Auteur: Bernard Wicht, responsable de l'unité Affaires internationales
Bernard Wicht explique pourquoi, ces dernières années, les pays européens s’intéressent toujours plus au secondaire II suisse.
Le secondaire II suisse est un véritable Sonderfall en Europe. Presque aucun autre pays ne compte autant de filières différentes à ce niveau d’enseignement. Depuis quelques années, nos voisins européens s’intéressent beaucoup au système suisse. Pourquoi? C’est ce que nous explique Bernard Wicht.
Le secondaire II suisse: un Sonderfall en Europe
Dans la plupart des pays d’Europe occidentale (hormis D et A), le secondaire II est une filière relativement étroite débouchant sur le baccalauréat et l’entrée à l’université. Autrement dit et pour le dire de manière un peu schématique, c’est en quelque sorte une «passerelle» entre l’école obligatoire et les études supérieures. En Europe ainsi, priorité est donnée à la formation académique avec comme objectif 80 % de diplômés du tertiaire. La Suisse en revanche se situe quasiment à l’inverse du schéma européen, le secondaire II est relativement complexe avec différentes filières que ce soit dans la formation générale (gymnase, école de culture générale, etc.) ou la formation professionnelle (choisie par plus de 70 % d’une classe d’âge). À ces différentes filières correspondent évidemment plusieurs types de diplômes permettant soit d’entrer directement sur le marché du travail (Certificat de fin d’apprentissage p. ex.), soit d’accéder aux études universitaires. Du point de vue politique, cantons et Confédération accordent une importance prioritaire au secondaire II et se sont fixé, comme objectif stratégique national, de parvenir à 95 % de diplômés du post-obligatoire. En d’autres termes, dans ce domaine, la Suisse affirme solidement son Sonderfall.
Un système qui fascine nos voisins européens
Dans ces conditions, il faut donc se demander pourquoi, depuis quelques années, nos voisins européens s’intéressent tant au secondaire II suisse. Nous accueillons en effet régulièrement des délégations étrangères venant s’informer sur le fonctionnement de celui-ci. De son côté, l’OCDE nous a demandé de coacher son nouveau projet en la matière Above and Beyond: Transition in Upper Secondary Education. Et lors des réunions du Conseil de l’Europe, nous sommes souvent sollicités, en marge des séances, pour donner des explications sur le pourquoi et le comment de l’importance de la formation professionnelle duale. La raison de cet intérêt, qui ne se dément pas, est double: en Europe, le décrochage scolaire au niveau du post-obligatoire dépasse les 20 % et il en va de même du chômage chez les 20-28 ans. Ceci signifie que, pour les jeunes gens et jeunes filles qui ne parviennent pas à décrocher un baccalauréat, il n’y a pas d’autres voies de formation disponibles et que, hormis les «petits boulots», c’est le chômage de longue durée qui se profile à l’horizon!

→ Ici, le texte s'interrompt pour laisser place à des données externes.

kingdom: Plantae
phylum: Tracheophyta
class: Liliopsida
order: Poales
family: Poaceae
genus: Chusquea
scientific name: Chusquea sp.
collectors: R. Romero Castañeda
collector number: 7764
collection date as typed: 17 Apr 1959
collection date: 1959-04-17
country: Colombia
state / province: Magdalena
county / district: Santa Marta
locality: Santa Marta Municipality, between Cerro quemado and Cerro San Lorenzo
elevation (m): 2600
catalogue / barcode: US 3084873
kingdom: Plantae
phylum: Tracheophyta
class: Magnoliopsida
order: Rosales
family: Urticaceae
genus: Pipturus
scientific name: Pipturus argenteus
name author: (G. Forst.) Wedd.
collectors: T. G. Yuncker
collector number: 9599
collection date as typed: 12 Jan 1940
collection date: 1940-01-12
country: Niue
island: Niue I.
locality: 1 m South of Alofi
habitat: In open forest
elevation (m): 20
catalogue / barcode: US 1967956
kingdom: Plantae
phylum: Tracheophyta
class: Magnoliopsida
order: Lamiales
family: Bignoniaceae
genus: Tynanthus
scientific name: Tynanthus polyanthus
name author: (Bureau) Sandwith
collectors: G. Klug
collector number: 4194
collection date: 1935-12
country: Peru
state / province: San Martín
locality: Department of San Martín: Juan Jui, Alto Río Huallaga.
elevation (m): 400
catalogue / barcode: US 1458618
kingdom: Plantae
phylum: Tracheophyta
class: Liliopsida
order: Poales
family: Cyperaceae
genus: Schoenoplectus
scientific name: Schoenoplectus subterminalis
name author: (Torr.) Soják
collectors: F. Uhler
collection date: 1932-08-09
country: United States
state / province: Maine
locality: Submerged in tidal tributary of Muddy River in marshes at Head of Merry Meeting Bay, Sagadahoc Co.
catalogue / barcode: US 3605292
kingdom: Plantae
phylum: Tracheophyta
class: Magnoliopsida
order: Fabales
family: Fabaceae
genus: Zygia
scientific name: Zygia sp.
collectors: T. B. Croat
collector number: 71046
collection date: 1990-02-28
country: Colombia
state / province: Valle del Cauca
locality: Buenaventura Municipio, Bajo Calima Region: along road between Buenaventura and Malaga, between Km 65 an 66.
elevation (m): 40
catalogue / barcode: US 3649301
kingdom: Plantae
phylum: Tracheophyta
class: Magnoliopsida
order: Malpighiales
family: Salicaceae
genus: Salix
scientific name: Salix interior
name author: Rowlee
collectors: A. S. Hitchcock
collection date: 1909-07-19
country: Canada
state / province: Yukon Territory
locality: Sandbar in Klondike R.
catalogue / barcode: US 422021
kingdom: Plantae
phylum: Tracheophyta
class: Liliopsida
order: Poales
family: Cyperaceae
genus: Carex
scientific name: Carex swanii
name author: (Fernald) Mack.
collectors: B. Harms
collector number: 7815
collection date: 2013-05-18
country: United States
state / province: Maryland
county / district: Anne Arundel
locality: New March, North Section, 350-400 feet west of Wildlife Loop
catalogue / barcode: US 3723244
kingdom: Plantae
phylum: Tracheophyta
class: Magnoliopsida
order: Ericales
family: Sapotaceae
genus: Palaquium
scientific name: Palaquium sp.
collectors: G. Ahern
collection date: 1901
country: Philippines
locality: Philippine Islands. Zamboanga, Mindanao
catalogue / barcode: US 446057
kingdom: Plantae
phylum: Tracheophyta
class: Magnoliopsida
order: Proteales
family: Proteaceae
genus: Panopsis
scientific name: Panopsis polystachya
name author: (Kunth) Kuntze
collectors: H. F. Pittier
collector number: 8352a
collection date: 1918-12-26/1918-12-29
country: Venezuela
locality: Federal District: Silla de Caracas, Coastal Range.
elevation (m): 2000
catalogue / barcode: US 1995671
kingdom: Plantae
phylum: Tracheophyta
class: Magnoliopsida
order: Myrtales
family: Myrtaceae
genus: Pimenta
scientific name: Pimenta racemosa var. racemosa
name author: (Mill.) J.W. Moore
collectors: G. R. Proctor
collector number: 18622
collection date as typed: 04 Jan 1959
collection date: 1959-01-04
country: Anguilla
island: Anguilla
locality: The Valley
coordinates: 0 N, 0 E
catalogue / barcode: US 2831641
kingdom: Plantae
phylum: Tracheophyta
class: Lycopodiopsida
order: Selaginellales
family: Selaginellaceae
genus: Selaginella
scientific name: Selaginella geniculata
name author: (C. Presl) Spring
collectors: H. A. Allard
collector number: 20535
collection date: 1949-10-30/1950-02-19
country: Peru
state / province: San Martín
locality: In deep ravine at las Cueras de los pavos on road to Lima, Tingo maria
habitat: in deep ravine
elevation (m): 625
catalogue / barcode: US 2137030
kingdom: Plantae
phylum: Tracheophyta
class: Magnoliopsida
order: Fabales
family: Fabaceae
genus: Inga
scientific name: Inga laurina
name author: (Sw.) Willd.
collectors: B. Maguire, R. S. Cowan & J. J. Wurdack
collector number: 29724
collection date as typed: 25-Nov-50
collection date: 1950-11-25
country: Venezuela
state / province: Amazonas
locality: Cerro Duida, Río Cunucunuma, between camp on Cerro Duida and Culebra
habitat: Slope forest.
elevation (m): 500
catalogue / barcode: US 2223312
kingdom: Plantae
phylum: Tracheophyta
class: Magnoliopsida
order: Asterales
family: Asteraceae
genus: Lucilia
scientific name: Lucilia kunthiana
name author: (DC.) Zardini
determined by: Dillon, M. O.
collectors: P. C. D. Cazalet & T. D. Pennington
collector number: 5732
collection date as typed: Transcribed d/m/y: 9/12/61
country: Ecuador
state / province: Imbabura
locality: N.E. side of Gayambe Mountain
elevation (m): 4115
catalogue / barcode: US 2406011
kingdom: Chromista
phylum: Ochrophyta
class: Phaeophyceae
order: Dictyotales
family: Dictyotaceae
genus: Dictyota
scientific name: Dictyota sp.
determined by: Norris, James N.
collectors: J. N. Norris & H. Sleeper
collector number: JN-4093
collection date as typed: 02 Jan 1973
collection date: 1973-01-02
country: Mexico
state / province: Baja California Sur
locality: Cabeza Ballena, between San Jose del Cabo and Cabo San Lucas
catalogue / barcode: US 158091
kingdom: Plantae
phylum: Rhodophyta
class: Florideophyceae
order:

Diversifier le secondaire II, investir dans l’avenir
En mettant ainsi l’accent sur le secondaire II, la Suisse veut éviter le développement d’une telle situation chez les jeunes générations. C’est pourquoi à la diversité des filières mentionnée plus haut vient s’ajouter la volonté d’un post-obligatoire perméable et flexible permettant de passer du «général» au «professionnel» ou de changer de filière d’apprentissage. Évidemment, ceci a un prix: le rallongement de la durée de la formation – il arrive relativement fréquemment que les jeunes terminent vers 21–22 ans là où leurs homologues européens terminent vers 17–18 ans. Mais l’essentiel est de ne laisser personne sur le bas-côté de la route!